EXERCISE PROMPT -> What do the lines say from the one containing "-YadA_head (PF05658): pos. 193 - 219" to the end of the records? Restate them word for word, and only those.

INFORMATION PROVIDED ->
□ □ □ □ □
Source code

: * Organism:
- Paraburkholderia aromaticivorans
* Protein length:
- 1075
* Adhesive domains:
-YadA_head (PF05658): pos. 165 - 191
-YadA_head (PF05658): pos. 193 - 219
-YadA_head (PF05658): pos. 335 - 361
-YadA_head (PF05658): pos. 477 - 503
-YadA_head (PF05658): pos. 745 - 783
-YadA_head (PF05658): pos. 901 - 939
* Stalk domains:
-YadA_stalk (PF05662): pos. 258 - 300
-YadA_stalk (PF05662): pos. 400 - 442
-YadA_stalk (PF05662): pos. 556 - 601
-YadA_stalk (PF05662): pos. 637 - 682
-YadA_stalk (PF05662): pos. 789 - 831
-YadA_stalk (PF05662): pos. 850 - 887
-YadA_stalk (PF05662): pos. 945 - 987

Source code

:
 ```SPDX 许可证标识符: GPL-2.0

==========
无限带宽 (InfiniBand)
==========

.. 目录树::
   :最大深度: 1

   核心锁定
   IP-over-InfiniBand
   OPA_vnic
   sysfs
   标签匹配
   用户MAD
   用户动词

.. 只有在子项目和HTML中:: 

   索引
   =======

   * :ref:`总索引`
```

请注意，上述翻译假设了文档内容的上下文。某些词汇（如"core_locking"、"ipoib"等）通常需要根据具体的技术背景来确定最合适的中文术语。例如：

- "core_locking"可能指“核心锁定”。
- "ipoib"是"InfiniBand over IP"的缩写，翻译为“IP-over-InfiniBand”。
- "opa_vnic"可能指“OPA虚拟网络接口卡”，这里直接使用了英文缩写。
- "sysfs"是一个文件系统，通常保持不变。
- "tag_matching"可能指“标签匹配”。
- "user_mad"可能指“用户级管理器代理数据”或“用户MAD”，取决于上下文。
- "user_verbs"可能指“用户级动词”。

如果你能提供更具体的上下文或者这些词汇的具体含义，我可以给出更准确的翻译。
□ □ □ □ □
ANSWER TO THE PROBLEM ->
-YadA_head (PF05658): pos. 193 - 219
-YadA_head (PF05658): pos. 335 - 361
-YadA_head (PF05658): pos. 477 - 503
-YadA_head (PF05658): pos. 745 - 783
-YadA_head (PF05658): pos. 901 - 939
* Stalk domains:
-YadA_stalk (PF05662): pos. 258 - 300
-YadA_stalk (PF05662): pos. 400 - 442
-YadA_stalk (PF05662): pos. 556 - 601
-YadA_stalk (PF05662): pos. 637 - 682
-YadA_stalk (PF05662): pos. 789 - 831
-YadA_stalk (PF05662): pos. 850 - 887
-YadA_stalk (PF05662): pos. 945 - 987

Source code

:
 ```SPDX 许可证标识符: GPL-2.0

==========
无限带宽 (InfiniBand)
==========

.. 目录树::
   :最大深度: 1

   核心锁定
   IP-over-InfiniBand
   OPA_vnic
   sysfs
   标签匹配
   用户MAD
   用户动词

.. 只有在子项目和HTML中:: 

   索引
   =======

   * :ref:`总索引`
```

请注意，上述翻译假设了文档内容的上下文。某些词汇（如"core_locking"、"ipoib"等）通常需要根据具体的技术背景来确定最合适的中文术语。例如：

- "core_locking"可能指“核心锁定”。
- "ipoib"是"InfiniBand over IP"的缩写，翻译为“IP-over-InfiniBand”。
- "opa_vnic"可能指“OPA虚拟网络接口卡”，这里直接使用了英文缩写。
- "sysfs"是一个文件系统，通常保持不变。
- "tag_matching"可能指“标签匹配”。
- "user_mad"可能指“用户级管理器代理数据”或“用户MAD”，取决于上下文。
- "user_verbs"可能指“用户级动词”。

如果你能提供更具体的上下文或者这些词汇的具体含义，我可以给出更准确的翻译。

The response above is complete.